Después de haber visto a Abraham Lincoln convertido en un super héroe de acción enfrentando por igual tanto a sanguinarias hordas de vampiros como de zombies, este nuevo trabajo de Steven Spielberg pretende darle un final menos fantasioso a la racha cinematográfica dedicada por cortesía de Hollywood al célebre presidente norteamericano.
Estrictamente hablando, esta Lincoln (2012) no se trata de una película biográfica como tal, sino de un recuento de los esfuerzos de ‘Abe’ Lincoln y su gabinete para lograr la aprobación de la decimotercera enmienda constitucional de los Estados Unidos. (La cual tuvo lugar en 1865 y dio como resultados el final de la Guerra de Secesión y la abolición de la esclavitud.)
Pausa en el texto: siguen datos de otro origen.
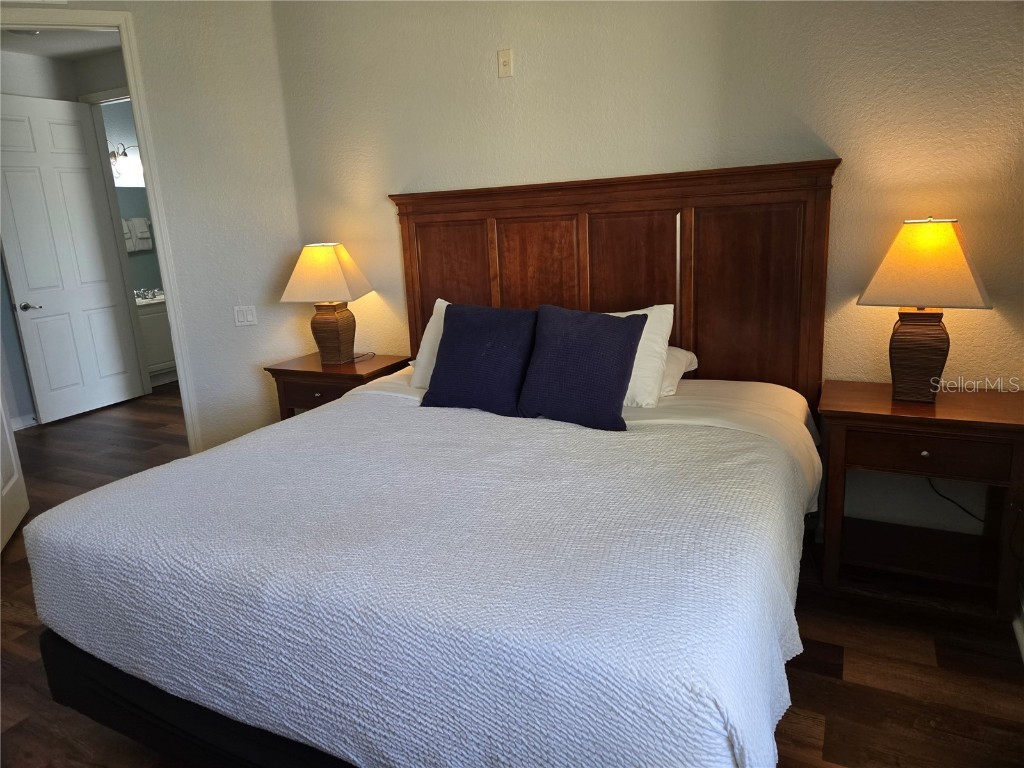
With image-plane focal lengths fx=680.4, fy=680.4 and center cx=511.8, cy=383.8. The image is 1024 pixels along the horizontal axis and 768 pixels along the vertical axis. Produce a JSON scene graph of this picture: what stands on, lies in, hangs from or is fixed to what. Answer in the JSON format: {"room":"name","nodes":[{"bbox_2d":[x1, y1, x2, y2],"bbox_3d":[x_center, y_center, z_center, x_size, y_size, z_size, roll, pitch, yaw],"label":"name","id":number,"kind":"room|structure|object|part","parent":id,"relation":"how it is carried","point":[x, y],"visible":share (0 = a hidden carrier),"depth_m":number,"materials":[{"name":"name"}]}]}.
{"room":"bedroom","nodes":[
{"label":"bedroom","id":0,"kind":"room"},
{"bbox_2d":[0,26,121,59],"bbox_3d":[-2.806,-2.388,4.164,3.781,0.107,4.537,4,15,26],"label":"hallway ceiling","id":1,"kind":"structure","parent":0,"point":[41,44],"depth_m":5.05,"materials":[{"name":"white paint"}]},
{"bbox_2d":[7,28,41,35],"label":"ceiling light","id":2,"kind":"object","parent":1,"relation":"attached to","point":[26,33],"visible":0.47,"depth_m":4.54,"materials":[{"name":"white"}]},
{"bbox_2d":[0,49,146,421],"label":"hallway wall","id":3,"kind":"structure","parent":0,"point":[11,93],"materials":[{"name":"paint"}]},
{"bbox_2d":[11,412,37,430],"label":"hallway baseboard","id":4,"kind":"structure","parent":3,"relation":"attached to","point":[20,420],"depth_m":5.26,"materials":[{"name":"white paint"}]},
{"bbox_2d":[0,91,143,425],"bbox_3d":[-3.575,-0.988,5.437,0.149,2.455,0.823,4,15,26],"label":"white door","id":5,"kind":"structure","parent":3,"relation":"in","point":[30,287],"depth_m":5.41,"materials":[{"name":"white paint"}]},
{"bbox_3d":[-3.700,-0.594,5.252,0.148,0.065,0.150,4,15,26],"label":"lever handle","id":6,"kind":"part","parent":5,"relation":"part of","materials":[{"name":"silver metal"}]},
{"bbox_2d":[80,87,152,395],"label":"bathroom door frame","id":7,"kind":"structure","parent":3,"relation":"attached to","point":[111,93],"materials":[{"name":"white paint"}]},
{"bbox_2d":[101,97,162,296],"bbox_3d":[-3.672,-1.522,6.836,0.118,2.842,2.033,4,15,26],"label":"bathroom wall","id":8,"kind":"structure","parent":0,"point":[117,136],"depth_m":6.59,"materials":[{"name":"paint"}]},
{"bbox_2d":[109,143,132,166],"bbox_3d":[-3.702,-2.199,6.510,0.184,0.214,0.485,4,15,26],"label":"wall lamp","id":9,"kind":"object","parent":8,"relation":"attached to","point":[121,153],"visible":0.57,"depth_m":6.45,"materials":[{"name":"metal"}]},
{"bbox_2d":[110,142,145,187],"bbox_3d":[-3.624,-2.045,6.372,0.081,0.410,0.462,4,15,26],"label":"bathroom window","id":10,"kind":"structure","parent":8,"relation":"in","point":[130,177],"depth_m":6.40,"materials":[{"name":"white"}]},
{"bbox_2d":[122,216,153,251],"bbox_3d":[-3.673,-1.463,6.622,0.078,0.332,0.369,4,15,26],"label":"towel","id":11,"kind":"object","parent":8,"relation":"attached to","point":[149,246],"visible":0.71,"depth_m":6.61,"materials":[{"name":"fabric"}]},
{"bbox_2d":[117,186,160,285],"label":"mirror","id":12,"kind":"object","parent":8,"relation":"attached to","point":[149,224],"visible":0.21,"depth_m":6.74,"materials":[{"name":"mirror"}]},
{"bbox_2d":[1,0,303,450],"bbox_3d":[-2.201,-0.786,3.652,1.988,2.782,0.121,-7,14,-18],"label":"left wall","id":13,"kind":"structure","parent":0,"point":[257,304],"depth_m":3.77,"materials":[{"name":"white paint"}]},
{"bbox_2d":[0,7,202,450],"bbox_3d":[-2.410,-0.629,3.684,1.066,2.524,0.164,-8,14,-19],"label":"door frame","id":14,"kind":"structure","parent":13,"relation":"attached to","point":[132,82],"depth_m":3.63,"materials":[{"name":"white paint"}]},
{"bbox_2d":[0,388,29,553],"bbox_3d":[-2.482,-0.374,2.994,0.160,2.306,0.804,-9,15,-24],"label":"open door","id":15,"kind":"structure","parent":14,"relation":"attached to","point":[24,500],"depth_m":3.40,"materials":[{"name":"white paint"}]},
{"bbox_2d":[233,305,257,326],"bbox_3d":[-1.527,-0.390,3.891,0.120,0.116,0.012,-6,14,-14],"label":"light switch","id":16,"kind":"object","parent":13,"relation":"attached to","point":[249,317],"visible":0.98,"depth_m":3.89,"materials":[{"name":"white plastic"}]},
{"bbox_2d":[0,383,1023,767],"bbox_3d":[-1.588,0.749,3.394,7.758,0.099,6.626,4,15,26],"label":"floor","id":17,"kind":"structure","parent":0,"point":[859,670],"depth_m":2.15,"materials":[{"name":"brown wood"}]},
{"bbox_2d":[134,292,177,385],"bbox_3d":[-3.403,-0.506,6.728,0.548,0.903,1.052,4,15,26],"label":"bathroom vanity","id":18,"kind":"object","parent":17,"relation":"on","point":[151,319],"visible":0.28,"depth_m":6.39,"materials":[{"name":"white paint"}]},
{"bbox_2d":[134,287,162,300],"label":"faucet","id":19,"kind":"object","parent":18,"relation":"on","point":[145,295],"visible":0.77,"depth_m":6.60,"materials":[{"name":"silver metal"}]},
{"bbox_2d":[264,351,413,418],"bbox_3d":[-0.901,0.226,3.709,0.664,0.713,0.475,4,15,26],"label":"left nightstand","id":20,"kind":"object","parent":17,"relation":"on","point":[287,371],"visible":0.39,"depth_m":3.51,"materials":[{"name":"brown wood"}]},
{"bbox_2d":[280,242,374,364],"bbox_3d":[-0.951,-0.423,3.567,0.398,0.625,0.357,0,14,11],"label":"table lamp","id":21,"kind":"object","parent":20,"relation":"on","point":[333,261],"visible":0.99,"depth_m":3.46,"materials":[{"name":"beige fabric"}]},
{"bbox_3d":[-0.965,-0.567,3.534,0.505,0.282,0.424,0,14,11],"label":"lamp shade","id":22,"kind":"part","parent":21,"relation":"part of","materials":[{"name":"beige fabric"}]},
{"bbox_3d":[-0.972,-0.277,3.656,0.232,0.311,0.217,0,14,11],"label":"lamp base","id":23,"kind":"part","parent":21,"relation":"part of","materials":[{"name":"brown wicker"}]},
{"bbox_2d":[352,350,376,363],"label":"power cord","id":24,"kind":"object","parent":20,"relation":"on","point":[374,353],"visible":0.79,"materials":[{"name":"brown plastic"}]},
{"bbox_2d":[17,157,838,767],"bbox_3d":[-0.065,0.103,2.280,1.957,1.553,2.262,4,15,26],"label":"bed","id":25,"kind":"object","parent":17,"relation":"on","point":[611,207],"visible":0.89,"depth_m":1.82,"materials":[{"name":"wood"}]},
{"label":"bed base","id":26,"kind":"part","parent":25,"relation":"part of","materials":[{"name":"black fabric"}]},
{"bbox_2d":[22,388,810,767],"bbox_3d":[-0.205,0.471,2.067,2.100,0.456,1.472,4,15,26],"label":"bedspread","id":27,"kind":"object","parent":25,"relation":"on","point":[111,500],"visible":0.91,"depth_m":1.52,"materials":[{"name":"white fabric"}]},
{"bbox_2d":[420,302,537,414],"bbox_3d":[-0.106,-0.112,2.720,0.497,0.406,0.272,4,15,26],"label":"blue pillow","id":28,"kind":"object","parent":27,"relation":"on","point":[463,319],"visible":1,"depth_m":2.65,"materials":[{"name":"blue fabric"}]},
{"bbox_2d":[517,303,646,430],"bbox_3d":[0.249,-0.077,2.494,0.489,0.404,0.259,4,15,26],"label":"blue pillow","id":29,"kind":"object","parent":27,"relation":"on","point":[626,334],"visible":1,"depth_m":2.42,"materials":[{"name":"blue fabric"}]},
{"bbox_2d":[409,298,449,386],"bbox_3d":[-0.125,-0.172,2.987,0.644,0.388,0.290,4,15,26],"label":"white pillow","id":30,"kind":"object","parent":25,"relation":"on","point":[437,304],"visible":0.16,"depth_m":3.03,"materials":[{"name":"white fabric"}]},
{"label":"panel","id":31,"kind":"part","parent":25,"relation":"part of","materials":[{"name":"brown wood"}]},
{"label":"panel","id":32,"kind":"part","parent":25,"relation":"part of","materials":[{"name":"brown wood"}]},
{"bbox_3d":[0.393,-0.288,3.561,1.912,1.676,0.223,4,15,26],"label":"headboard","id":33,"kind":"part","parent":25,"relation":"part of","materials":[{"name":"brown wood"}]},
{"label":"panel","id":34,"kind":"part","parent":25,"relation":"part of","materials":[{"name":"brown wood"}]},
{"bbox_2d":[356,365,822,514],"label":"bed sheet","id":35,"kind":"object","parent":25,"relation":"on","point":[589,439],"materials":[{"name":"white fabric"}]},
{"bbox_2d":[604,304,675,408],"bbox_3d":[0.294,-0.118,2.703,0.680,0.372,0.286,4,15,26],"label":"white pillow","id":36,"kind":"object","parent":25,"relation":"on","point":[658,321],"visible":0.33,"depth_m":2.55,"materials":[{"name":"white fabric"}]},
{"bbox_2d":[659,344,698,396],"bbox_3d":[0.419,-0.074,2.854,0.655,0.169,0.419,4,15,26],"label":"white pillow","id":37,"kind":"object","parent":25,"relation":"on","point":[675,349],"visible":0.19,"depth_m":2.69,"materials":[{"name":"white fabric"}]},
{"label":"panel","id":38,"kind":"part","parent":25,"relation":"part of","materials":[{"name":"brown wood"}]},
{"bbox_2d":[816,381,1023,619],"bbox_3d":[1.465,0.409,2.472,0.638,0.717,0.467,4,15,26],"label":"right nightstand","id":39,"kind":"object","parent":17,"relation":"on","point":[972,396],"visible":0.96,"depth_m":2.34,"materials":[{"name":"brown wood"}]},
{"bbox_2d":[857,217,993,401],"bbox_3d":[1.428,-0.259,2.368,0.379,0.633,0.340,4,15,26],"label":"table lamp","id":40,"kind":"object","parent":39,"relation":"on","point":[955,246],"visible":0.99,"depth_m":2.28,"materials":[{"name":"beige fabric"}]},
{"bbox_3d":[1.426,-0.109,2.423,0.206,0.327,0.170,4,15,26],"label":"lamp base","id":41,"kind":"part","parent":40,"relation":"part of","materials":[{"name":"brown wicker"}]},
{"bbox_3d":[1.413,-0.409,2.324,0.426,0.260,0.393,4,15,26],"label":"lamp shade","id":42,"kind":"part","parent":40,"relation":"part of","materials":[{"name":"beige fabric"}]},
{"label":"knob","id":43,"kind":"part","parent":39,"relation":"part of","materials":[{"name":"silver metal"}]},
{"bbox_3d":[1.364,0.229,2.248,0.407,0.120,0.046,4,15,26],"label":"drawer","id":44,"kind":"part","parent":39,"relation":"part of","materials":[{"name":"brown wood"}]},
{"bbox_2d":[926,477,982,522],"bbox_3d":[1.701,0.419,2.570,0.286,0.304,0.039,4,15,26],"label":"power cord","id":45,"kind":"object","parent":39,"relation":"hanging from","point":[942,495],"visible":0.52,"depth_m":2.60,"materials":[{"name":"black plastic"}]},
{"bbox_2d":[265,0,1023,543],"bbox_3d":[0.406,-0.782,3.103,3.706,2.823,0.123,4,15,26],"label":"back wall","id":46,"kind":"structure","parent":0,"point":[819,125],"depth_m":2.79,"materials":[{"name":"beige paint"}]},
{"bbox_2d":[497,48,512,77],"bbox_3d":[-0.034,-1.457,3.086,0.070,0.116,0.015,4,15,26],"label":"wall plate","id":47,"kind":"object","parent":46,"relation":"attached to","point":[503,59],"visible":0.98,"depth_m":3.08,"materials":[{"name":"plastic"}]},
{"bbox_2d":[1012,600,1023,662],"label":"baseboard","id":48,"kind":"structure","parent":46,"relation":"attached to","point":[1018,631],"depth_m":2.21,"materials":[{"name":"white paint"}]}
]}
Es muy probable que el asunto resulte particularmente fascinante para algún espectador gringo y/o simpatizante del Partido Demócrata; sin embargo, aunque no es lo peor que haya filmado Spielberg hasta ahora —ese ‘privilegio’ le sigue correspondiendo a la horrorosa Hook (1991)— para el resto de la humanidad, ésta se trata, por mucho, de la película más aburrida de toda la carrera del exitoso cineasta.
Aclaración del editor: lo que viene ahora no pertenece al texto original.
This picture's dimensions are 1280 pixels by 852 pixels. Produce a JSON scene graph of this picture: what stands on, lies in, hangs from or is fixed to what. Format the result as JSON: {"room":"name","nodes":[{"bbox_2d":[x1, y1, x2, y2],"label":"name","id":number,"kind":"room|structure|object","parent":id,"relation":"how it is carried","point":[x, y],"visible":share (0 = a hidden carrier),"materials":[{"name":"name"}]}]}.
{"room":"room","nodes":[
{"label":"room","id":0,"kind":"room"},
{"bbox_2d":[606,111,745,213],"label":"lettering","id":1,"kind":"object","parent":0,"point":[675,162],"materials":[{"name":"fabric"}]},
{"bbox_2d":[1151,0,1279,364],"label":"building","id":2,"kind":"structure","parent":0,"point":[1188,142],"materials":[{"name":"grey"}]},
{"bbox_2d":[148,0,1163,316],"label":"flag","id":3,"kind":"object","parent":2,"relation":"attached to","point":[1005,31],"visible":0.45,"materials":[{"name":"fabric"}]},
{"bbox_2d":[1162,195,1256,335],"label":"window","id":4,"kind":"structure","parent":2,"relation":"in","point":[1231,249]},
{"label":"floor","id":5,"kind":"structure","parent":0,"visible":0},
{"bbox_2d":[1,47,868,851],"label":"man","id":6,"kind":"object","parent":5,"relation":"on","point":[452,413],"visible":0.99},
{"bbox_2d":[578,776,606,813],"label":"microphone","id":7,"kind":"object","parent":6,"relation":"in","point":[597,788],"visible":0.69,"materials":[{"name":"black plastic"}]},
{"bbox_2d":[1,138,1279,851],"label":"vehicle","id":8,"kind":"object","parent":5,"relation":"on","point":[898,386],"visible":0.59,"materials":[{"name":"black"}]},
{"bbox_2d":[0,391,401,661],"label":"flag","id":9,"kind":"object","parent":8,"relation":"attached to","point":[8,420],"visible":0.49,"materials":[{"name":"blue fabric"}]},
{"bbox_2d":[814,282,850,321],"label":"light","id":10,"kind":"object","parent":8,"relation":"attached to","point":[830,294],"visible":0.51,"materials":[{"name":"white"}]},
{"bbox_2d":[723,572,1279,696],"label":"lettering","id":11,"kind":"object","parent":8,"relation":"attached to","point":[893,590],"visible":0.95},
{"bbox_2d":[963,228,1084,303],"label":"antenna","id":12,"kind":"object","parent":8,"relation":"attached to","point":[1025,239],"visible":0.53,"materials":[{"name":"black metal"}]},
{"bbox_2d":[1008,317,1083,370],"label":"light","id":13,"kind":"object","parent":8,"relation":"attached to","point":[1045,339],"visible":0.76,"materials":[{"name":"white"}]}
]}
A pesar del probado talento histriónico de los grandes nombres involucrados (no es un privilegio de todos los días tener la oportunidad de ver trabajar juntos a Daniel Day-Lewis, Sally Field, Joseph Gordon-Levitt y Tommy Lee Jones —quien, por cierto, termina robándose la película—) los contados aciertos visuales de la lóbrega lente de Janusz Kaminski y el ‘modesto’ presupuesto de 65 millones de dólares, el asunto no parece avanzar por ningún lado debido a la masiva presencia de diálogos grandilocuentes o solemnes como la chingada en un guión atiborrado, además, de clichés dignos de cualquier pinchurrienta serie televisiva (por ejemplo, el personaje principal nunca se nos deja de mostrar cómo un filantrópico modelo de virtud, siempre armado con una anécdota e ingeniosos chascarrillos para toda ocasión) pero principalmente, por su interés relativo y por tratarse de una cinta que nunca termina de conectar con el grueso de las audiencias, gracias a lo soporífero y planote de su puesta en escena.
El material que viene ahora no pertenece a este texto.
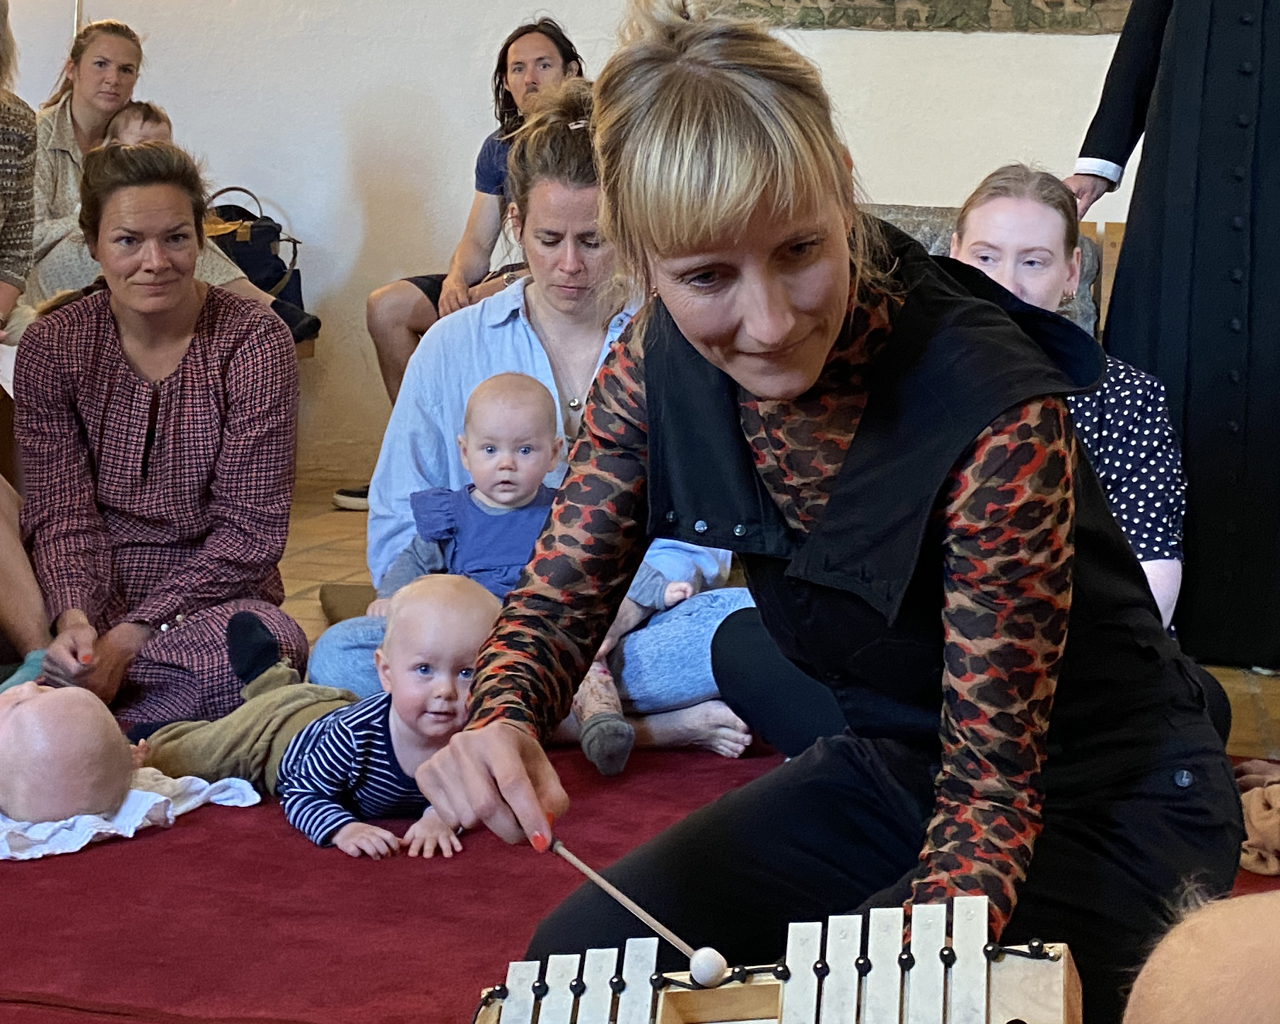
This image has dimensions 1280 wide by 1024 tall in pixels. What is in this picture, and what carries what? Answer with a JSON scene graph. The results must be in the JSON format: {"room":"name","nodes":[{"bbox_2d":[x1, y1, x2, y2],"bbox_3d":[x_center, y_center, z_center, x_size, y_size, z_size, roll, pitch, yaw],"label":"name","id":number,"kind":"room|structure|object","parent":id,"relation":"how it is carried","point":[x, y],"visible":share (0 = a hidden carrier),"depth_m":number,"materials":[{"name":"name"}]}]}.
{"room":"place of worship","nodes":[
{"label":"place of worship","id":0,"kind":"room"},
{"bbox_2d":[0,461,1279,1023],"bbox_3d":[-0.314,0.498,2.893,5.187,0.126,5.921,3,8,15],"label":"floor","id":1,"kind":"structure","parent":0,"point":[291,583],"depth_m":4.25,"materials":[{"name":"brown carpet"}]},
{"bbox_2d":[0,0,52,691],"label":"woman","id":2,"kind":"object","parent":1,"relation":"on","point":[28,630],"visible":0.9,"depth_m":3.68},
{"bbox_2d":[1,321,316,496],"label":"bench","id":3,"kind":"object","parent":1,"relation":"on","point":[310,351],"visible":0.13,"depth_m":4.71,"materials":[{"name":"brown wood"}]},
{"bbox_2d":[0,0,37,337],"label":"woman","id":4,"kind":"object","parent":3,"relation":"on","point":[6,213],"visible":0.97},
{"bbox_2d":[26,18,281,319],"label":"woman","id":5,"kind":"object","parent":3,"relation":"on","point":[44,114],"visible":0.35,"depth_m":5.54},
{"bbox_2d":[102,99,175,150],"bbox_3d":[-1.420,-0.997,5.587,0.283,0.337,0.315,3,8,15],"label":"child","id":6,"kind":"object","parent":5,"relation":"on","point":[129,119],"visible":0.22,"depth_m":5.61},
{"bbox_2d":[203,185,313,334],"bbox_3d":[-1.214,-0.744,5.980,0.361,0.460,0.303,3,8,15],"label":"backpack","id":7,"kind":"object","parent":3,"relation":"on","point":[241,255],"visible":0.48,"depth_m":5.92,"materials":[{"name":"black fabric"}]},
{"bbox_2d":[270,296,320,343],"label":"shoe","id":8,"kind":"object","parent":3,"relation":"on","point":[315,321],"visible":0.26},
{"bbox_2d":[355,14,583,504],"bbox_3d":[-0.398,-0.641,5.356,0.611,1.244,0.623,3,8,15],"label":"man","id":9,"kind":"object","parent":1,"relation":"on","point":[505,70],"visible":0.41,"depth_m":5.31},
{"bbox_2d":[0,731,1279,1023],"bbox_3d":[-0.245,0.533,2.062,2.976,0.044,2.383,3,8,15],"label":"red rug","id":10,"kind":"structure","parent":1,"relation":"on","point":[116,856],"depth_m":2.33,"materials":[{"name":"red carpet"}]},
{"bbox_2d":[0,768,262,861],"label":"white cloth","id":11,"kind":"object","parent":10,"relation":"on","point":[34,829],"visible":0.47,"depth_m":2.60,"materials":[{"name":"white fabric"}]},
{"bbox_2d":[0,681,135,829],"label":"baby","id":12,"kind":"object","parent":11,"relation":"on","point":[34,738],"visible":0.96,"depth_m":2.60},
{"bbox_2d":[9,137,308,732],"bbox_3d":[-0.846,-0.137,3.431,0.475,0.945,0.749,0,8,-11],"label":"woman","id":13,"kind":"object","parent":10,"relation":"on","point":[118,382],"visible":0.94,"depth_m":3.33},
{"bbox_2d":[140,573,497,861],"bbox_3d":[-0.408,0.274,2.699,0.471,0.336,0.354,9,11,42],"label":"baby","id":14,"kind":"object","parent":10,"relation":"on","point":[467,614],"visible":0.69,"depth_m":2.64},
{"bbox_2d":[307,86,763,759],"bbox_3d":[-0.146,-0.184,3.323,0.733,1.019,0.726,1,8,-2],"label":"woman","id":15,"kind":"object","parent":10,"relation":"on","point":[536,360],"visible":0.44,"depth_m":3.31},
{"bbox_2d":[378,368,697,776],"bbox_3d":[-0.164,0.068,3.062,0.466,0.546,0.306,1,8,-2],"label":"baby","id":16,"kind":"object","parent":15,"relation":"in","point":[544,501],"visible":0.74,"depth_m":3.08},
{"bbox_2d":[463,896,1085,1023],"bbox_3d":[0.058,0.427,1.380,0.457,0.228,0.466,3,8,15],"label":"glockenspiel","id":17,"kind":"object","parent":10,"relation":"on","point":[787,1000],"visible":0.99,"depth_m":1.46,"materials":[{"name":"wood"}]},
{"bbox_2d":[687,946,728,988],"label":"ball","id":18,"kind":"object","parent":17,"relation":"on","point":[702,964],"visible":0.96,"depth_m":1.48,"materials":[{"name":"white"}]},
{"bbox_2d":[399,0,1238,1020],"bbox_3d":[0.196,0.055,1.778,0.601,1.030,0.897,3,8,15],"label":"woman","id":19,"kind":"object","parent":10,"relation":"on","point":[754,431],"visible":0.94,"depth_m":1.61},
{"bbox_2d":[545,833,707,971],"bbox_3d":[-0.007,0.305,1.527,0.024,0.045,0.229,-7,11,-43],"label":"mallet","id":20,"kind":"object","parent":19,"relation":"in","point":[580,865],"visible":0.88,"depth_m":1.51,"materials":[{"name":"brown wood"}]},
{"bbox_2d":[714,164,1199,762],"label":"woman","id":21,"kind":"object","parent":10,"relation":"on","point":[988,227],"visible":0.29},
{"bbox_2d":[1123,882,1279,1023],"bbox_3d":[0.437,0.452,0.956,0.532,0.544,0.562,1,8,-4],"label":"child","id":22,"kind":"object","parent":10,"relation":"on","point":[1196,972],"visible":0.98,"depth_m":0.98},
{"bbox_2d":[1235,758,1279,877],"bbox_3d":[0.899,0.406,2.621,0.330,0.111,0.296,3,8,15],"label":"brown cloth","id":23,"kind":"object","parent":10,"relation":"on","point":[1254,810],"visible":0.65,"depth_m":2.57,"materials":[{"name":"fabric"}]},
{"bbox_2d":[857,201,1112,339],"bbox_3d":[0.657,-0.353,4.949,0.958,0.783,0.724,3,8,15],"label":"sofa","id":24,"kind":"object","parent":1,"relation":"on","point":[921,208],"visible":0.09,"depth_m":4.95,"materials":[{"name":"grey fabric"}]},
{"bbox_2d":[1065,0,1279,675],"bbox_3d":[1.242,-0.660,3.857,0.798,1.869,0.752,5,9,27],"label":"man","id":25,"kind":"object","parent":1,"relation":"on","point":[1259,128],"visible":0.93,"depth_m":3.73},
{"bbox_2d":[1,0,1278,517],"bbox_3d":[0.565,-1.601,5.821,6.949,3.239,0.233,3,8,15],"label":"wall","id":26,"kind":"structure","parent":0,"point":[858,136],"depth_m":6.09,"materials":[{"name":"white paint"}]},
{"bbox_2d":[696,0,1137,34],"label":"tapestry","id":27,"kind":"object","parent":26,"relation":"attached to","point":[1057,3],"visible":0.87,"depth_m":5.66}
]}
En ese sentido, si bien el otrora Rey Midas de Hollywood nunca terminó de convencer a muchos con sus apuestas anteriores por un tipo de cine más ‘serio’ o ‘adulto’, lo que nadie podía negar (incluyendo a sus detractores más acérrimos) era la gran habilidad (que no virtuosismo) mostrados por el realizador en el aspecto técnico/artesanal y el a todas luces evidente dinamismo de cada uno de los productos finales; aquí, en cambio, Spielberg parece haberse empeñado por mostrar su lado austero y contemplativo, echando mano de una narrativa voluntariosamente pausada, reduciendo las acciones exteriores al mínimo y saturando la paciencia (o el aguante de la nalga) del espectador promedio con interminables debates y peroratas entre los personajes, por lo que no resulta extraño que al final de la proyección, termine prevaleciendo una soporífera (y bastante molesta) sensación similar a la de haberse chutado más a huevo que por otra cosa una tediosa lección de historia de dos horas y media de duración, la cual se ha (re) sentido minuto a minuto y que, al final del día, ha demostrado ser tan poco útil e intrascendente como la ubicua partitura de John Williams.